Wednesday, September 13, 2006

Researchers Find Severe Flaws in Diebold Voting Machines

A group of Princeton computer scientists has published a study that examines flaws and vulnerabilities in Diebold's AccuVote-TS voting machines. Complete with a video that demonstrates the ease with which the electronic voting machine can be compromised, the study provides chilling insight into the serious risk of election tampering and fraud created by modern voting technology. The vote-stealing demonstration software developed by the computer scientists "can modify all of the records, audit logs, and counters kept by the voting machine, so that even careful forensic examination of these records will find nothing amiss."

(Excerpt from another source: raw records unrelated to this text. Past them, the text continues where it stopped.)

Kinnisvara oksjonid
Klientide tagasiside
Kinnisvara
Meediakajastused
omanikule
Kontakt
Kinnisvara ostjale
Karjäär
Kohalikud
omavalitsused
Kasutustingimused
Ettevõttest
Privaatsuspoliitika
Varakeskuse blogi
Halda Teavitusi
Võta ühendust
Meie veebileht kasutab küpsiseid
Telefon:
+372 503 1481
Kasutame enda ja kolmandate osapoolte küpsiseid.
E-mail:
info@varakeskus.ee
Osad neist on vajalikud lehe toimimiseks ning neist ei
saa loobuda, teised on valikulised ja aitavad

The study reveals that "[m]alicious software running on a single voting machine can steal votes with little if any risk of detection," and that the software can be installed on a voting machine in only a minute by anyone that has physical access.

Full Research Paper:

Analysis of the machine, in light of real election procedures, shows that it is vulnerable to extremely serious attacks. For example, an attacker who gets physical access to a machine or its removable memory card foras little as one minute could install malicious code; malicious code on a machine could steal votes undetectably, modifying all records, logs, and counters to be consistent with the fraudulent vote count it creates. An attacker could also create malicious code that spreads automatically and silently from machine to machine during normal election activities—a voting-machine virus. We have constructed working demonstrations of these attacks in our lab. Mitigating these threats will require changes to the voting machine’s hardware and software and the adoption of more rigorous election procedures.